*Exercise*. Look through the data below for the line with "35: (244, 157, 34.45)" and the line with "38: (435, 265, 22.93)", then output those two and all lines in between, exactly as written.

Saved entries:
Segment Open

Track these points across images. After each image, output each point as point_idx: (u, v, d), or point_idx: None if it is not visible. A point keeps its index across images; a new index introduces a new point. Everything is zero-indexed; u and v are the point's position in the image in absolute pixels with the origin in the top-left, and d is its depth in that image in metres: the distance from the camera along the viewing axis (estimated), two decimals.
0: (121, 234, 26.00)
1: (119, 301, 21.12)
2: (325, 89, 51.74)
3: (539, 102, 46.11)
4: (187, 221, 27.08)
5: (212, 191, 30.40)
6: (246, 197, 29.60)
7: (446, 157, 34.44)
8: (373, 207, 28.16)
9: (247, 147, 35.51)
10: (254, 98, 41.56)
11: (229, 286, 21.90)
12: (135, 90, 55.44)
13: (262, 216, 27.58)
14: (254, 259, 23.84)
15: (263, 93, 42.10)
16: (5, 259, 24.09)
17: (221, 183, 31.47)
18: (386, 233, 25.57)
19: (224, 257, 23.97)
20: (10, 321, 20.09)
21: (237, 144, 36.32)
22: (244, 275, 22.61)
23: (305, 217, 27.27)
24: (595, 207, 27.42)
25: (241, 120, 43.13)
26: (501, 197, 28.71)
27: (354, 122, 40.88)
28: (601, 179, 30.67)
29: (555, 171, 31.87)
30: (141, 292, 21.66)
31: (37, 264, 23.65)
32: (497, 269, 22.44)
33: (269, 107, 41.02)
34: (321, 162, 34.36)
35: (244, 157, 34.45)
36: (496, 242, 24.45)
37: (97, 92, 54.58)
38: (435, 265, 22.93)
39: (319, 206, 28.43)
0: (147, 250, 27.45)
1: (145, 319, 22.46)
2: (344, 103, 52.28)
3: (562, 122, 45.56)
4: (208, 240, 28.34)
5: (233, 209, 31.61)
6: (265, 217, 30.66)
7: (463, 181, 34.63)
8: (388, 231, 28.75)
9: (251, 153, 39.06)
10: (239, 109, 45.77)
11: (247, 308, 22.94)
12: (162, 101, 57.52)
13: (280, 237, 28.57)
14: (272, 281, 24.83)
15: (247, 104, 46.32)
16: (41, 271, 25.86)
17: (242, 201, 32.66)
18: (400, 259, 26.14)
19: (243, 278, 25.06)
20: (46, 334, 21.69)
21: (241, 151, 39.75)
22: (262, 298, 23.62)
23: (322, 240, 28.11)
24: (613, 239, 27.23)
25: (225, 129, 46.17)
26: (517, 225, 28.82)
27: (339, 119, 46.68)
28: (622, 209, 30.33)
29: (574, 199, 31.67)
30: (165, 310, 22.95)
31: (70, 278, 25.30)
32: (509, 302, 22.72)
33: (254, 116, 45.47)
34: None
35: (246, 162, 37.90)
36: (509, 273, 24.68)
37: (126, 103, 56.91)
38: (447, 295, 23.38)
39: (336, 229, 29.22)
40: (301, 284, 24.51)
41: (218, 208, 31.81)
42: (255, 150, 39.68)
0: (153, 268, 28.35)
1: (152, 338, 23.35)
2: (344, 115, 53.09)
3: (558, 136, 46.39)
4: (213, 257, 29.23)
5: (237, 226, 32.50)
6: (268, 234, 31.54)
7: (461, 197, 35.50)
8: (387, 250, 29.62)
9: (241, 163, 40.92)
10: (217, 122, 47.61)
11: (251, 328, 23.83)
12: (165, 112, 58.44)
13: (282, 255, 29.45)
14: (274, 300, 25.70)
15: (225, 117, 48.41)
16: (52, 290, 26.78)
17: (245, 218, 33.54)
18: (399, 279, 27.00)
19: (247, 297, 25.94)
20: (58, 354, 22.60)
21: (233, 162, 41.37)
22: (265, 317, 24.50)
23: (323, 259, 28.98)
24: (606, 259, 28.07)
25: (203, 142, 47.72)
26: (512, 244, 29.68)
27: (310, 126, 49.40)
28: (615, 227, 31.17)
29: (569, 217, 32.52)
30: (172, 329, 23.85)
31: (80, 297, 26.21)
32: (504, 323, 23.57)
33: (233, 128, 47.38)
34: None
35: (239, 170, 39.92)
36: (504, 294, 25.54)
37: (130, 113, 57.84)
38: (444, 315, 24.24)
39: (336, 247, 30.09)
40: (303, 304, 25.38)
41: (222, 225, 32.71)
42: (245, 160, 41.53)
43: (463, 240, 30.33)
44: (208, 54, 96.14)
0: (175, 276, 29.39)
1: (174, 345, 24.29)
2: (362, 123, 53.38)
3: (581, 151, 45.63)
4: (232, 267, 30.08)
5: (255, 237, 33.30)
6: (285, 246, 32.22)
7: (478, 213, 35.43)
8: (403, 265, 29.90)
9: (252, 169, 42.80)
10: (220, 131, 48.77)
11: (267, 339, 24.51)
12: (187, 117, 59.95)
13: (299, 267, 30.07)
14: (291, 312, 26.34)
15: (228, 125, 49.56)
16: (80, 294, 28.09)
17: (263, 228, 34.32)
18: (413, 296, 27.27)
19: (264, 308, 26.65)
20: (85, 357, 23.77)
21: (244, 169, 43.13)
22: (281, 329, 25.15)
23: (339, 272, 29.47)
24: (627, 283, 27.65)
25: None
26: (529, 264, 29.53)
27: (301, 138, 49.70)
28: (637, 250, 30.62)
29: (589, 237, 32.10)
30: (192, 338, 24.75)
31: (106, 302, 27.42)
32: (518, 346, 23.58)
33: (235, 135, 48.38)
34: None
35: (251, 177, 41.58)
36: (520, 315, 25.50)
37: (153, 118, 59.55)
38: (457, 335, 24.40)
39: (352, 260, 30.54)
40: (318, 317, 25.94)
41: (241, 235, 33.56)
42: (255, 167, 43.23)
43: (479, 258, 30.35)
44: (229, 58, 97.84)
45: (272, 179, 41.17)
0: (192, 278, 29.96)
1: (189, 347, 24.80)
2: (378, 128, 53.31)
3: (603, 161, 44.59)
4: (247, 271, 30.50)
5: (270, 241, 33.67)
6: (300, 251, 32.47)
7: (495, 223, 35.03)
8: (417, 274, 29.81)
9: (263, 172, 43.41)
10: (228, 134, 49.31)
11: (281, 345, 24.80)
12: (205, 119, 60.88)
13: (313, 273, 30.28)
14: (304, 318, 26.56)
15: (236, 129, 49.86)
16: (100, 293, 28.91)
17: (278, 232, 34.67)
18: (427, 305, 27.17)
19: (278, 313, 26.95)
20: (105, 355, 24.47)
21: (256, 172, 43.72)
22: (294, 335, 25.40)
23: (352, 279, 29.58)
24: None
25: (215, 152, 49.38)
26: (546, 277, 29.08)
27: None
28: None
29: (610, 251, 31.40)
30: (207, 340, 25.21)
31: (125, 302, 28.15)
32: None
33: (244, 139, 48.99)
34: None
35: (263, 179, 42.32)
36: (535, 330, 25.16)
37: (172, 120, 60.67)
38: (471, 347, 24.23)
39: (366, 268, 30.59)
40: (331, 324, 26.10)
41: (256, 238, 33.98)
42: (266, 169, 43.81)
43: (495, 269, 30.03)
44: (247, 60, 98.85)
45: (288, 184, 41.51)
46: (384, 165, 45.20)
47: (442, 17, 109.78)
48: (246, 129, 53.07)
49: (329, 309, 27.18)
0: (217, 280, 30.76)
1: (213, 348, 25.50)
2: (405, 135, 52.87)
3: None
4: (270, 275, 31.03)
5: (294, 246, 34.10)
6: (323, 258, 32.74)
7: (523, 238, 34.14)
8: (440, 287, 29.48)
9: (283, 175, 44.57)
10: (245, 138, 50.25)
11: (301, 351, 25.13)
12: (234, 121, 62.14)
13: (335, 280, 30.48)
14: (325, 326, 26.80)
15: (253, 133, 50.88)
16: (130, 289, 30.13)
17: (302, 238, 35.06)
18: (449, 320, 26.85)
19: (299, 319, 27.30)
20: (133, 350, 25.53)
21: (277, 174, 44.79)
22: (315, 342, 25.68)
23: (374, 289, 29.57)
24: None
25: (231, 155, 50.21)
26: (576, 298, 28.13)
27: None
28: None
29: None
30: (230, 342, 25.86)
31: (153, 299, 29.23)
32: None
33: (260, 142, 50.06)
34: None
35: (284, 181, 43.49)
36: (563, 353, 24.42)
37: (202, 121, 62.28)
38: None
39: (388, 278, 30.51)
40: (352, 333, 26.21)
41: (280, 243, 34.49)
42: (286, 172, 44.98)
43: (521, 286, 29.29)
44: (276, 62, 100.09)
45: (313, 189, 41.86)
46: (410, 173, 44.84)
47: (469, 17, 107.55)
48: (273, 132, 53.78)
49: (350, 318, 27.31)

Segment Closed
Segment Open

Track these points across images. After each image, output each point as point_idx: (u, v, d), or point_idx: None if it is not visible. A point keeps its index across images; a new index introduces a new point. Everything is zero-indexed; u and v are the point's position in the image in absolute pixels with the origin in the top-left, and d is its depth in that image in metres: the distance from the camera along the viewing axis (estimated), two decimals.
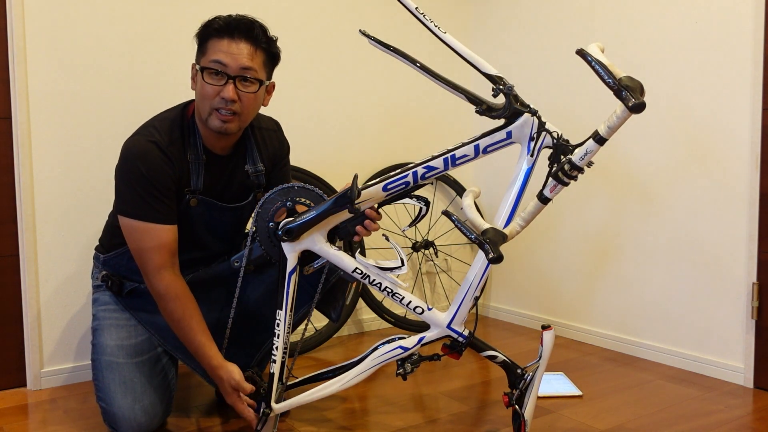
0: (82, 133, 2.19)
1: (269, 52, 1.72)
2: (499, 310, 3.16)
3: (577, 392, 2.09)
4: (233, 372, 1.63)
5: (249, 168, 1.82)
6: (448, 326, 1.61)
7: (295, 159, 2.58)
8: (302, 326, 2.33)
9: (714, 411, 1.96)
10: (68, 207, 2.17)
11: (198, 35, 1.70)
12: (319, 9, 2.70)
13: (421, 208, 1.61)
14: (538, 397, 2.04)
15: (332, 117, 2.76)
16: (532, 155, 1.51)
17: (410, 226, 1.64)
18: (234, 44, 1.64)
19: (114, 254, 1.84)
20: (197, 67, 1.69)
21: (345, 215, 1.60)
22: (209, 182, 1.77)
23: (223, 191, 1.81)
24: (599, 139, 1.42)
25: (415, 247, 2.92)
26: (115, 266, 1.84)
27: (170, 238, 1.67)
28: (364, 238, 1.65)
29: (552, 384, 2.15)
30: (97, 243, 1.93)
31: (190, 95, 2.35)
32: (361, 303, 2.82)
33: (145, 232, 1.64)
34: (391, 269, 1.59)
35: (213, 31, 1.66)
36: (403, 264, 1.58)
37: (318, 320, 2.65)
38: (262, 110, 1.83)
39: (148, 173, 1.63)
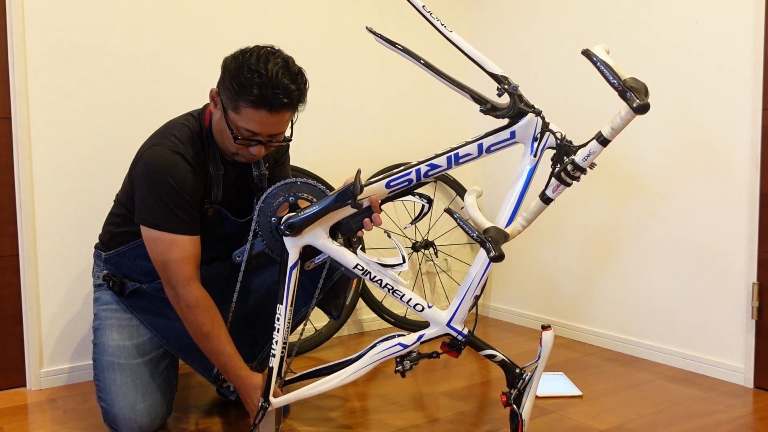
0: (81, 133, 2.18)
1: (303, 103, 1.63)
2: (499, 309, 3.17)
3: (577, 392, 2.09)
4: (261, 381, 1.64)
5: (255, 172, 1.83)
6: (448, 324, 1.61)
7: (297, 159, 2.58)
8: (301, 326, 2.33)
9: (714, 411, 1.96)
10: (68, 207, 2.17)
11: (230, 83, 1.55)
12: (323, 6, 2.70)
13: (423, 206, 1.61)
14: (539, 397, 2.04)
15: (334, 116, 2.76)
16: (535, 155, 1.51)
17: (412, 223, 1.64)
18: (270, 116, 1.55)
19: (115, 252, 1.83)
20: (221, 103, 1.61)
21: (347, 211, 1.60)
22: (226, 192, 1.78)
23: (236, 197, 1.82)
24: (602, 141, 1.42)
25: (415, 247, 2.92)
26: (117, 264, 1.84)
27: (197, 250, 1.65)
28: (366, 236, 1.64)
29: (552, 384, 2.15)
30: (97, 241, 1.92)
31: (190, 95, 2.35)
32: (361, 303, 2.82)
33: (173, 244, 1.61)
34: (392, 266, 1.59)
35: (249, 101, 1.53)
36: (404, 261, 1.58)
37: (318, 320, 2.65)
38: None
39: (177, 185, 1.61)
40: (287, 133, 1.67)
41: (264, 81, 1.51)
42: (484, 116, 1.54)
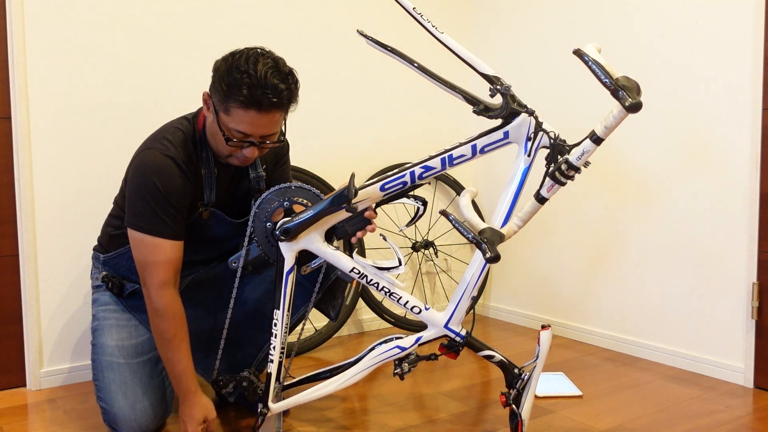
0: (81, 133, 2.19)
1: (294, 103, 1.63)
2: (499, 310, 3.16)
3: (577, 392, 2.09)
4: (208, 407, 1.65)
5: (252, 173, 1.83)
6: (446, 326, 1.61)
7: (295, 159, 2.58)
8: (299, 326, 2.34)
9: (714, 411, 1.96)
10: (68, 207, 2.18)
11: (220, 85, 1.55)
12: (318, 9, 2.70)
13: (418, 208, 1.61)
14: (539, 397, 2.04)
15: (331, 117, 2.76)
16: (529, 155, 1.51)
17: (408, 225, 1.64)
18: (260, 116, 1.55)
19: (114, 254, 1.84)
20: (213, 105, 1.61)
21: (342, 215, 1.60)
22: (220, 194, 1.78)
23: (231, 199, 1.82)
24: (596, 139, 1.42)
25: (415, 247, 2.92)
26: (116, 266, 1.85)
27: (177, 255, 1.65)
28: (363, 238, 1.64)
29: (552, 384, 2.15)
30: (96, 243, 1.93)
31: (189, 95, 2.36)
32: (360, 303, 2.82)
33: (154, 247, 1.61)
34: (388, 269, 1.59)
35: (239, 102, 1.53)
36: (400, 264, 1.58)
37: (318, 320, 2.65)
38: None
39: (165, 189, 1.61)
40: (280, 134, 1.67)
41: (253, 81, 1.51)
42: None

Segment Closed

*Finished exercise*.
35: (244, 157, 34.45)
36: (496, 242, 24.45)
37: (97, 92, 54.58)
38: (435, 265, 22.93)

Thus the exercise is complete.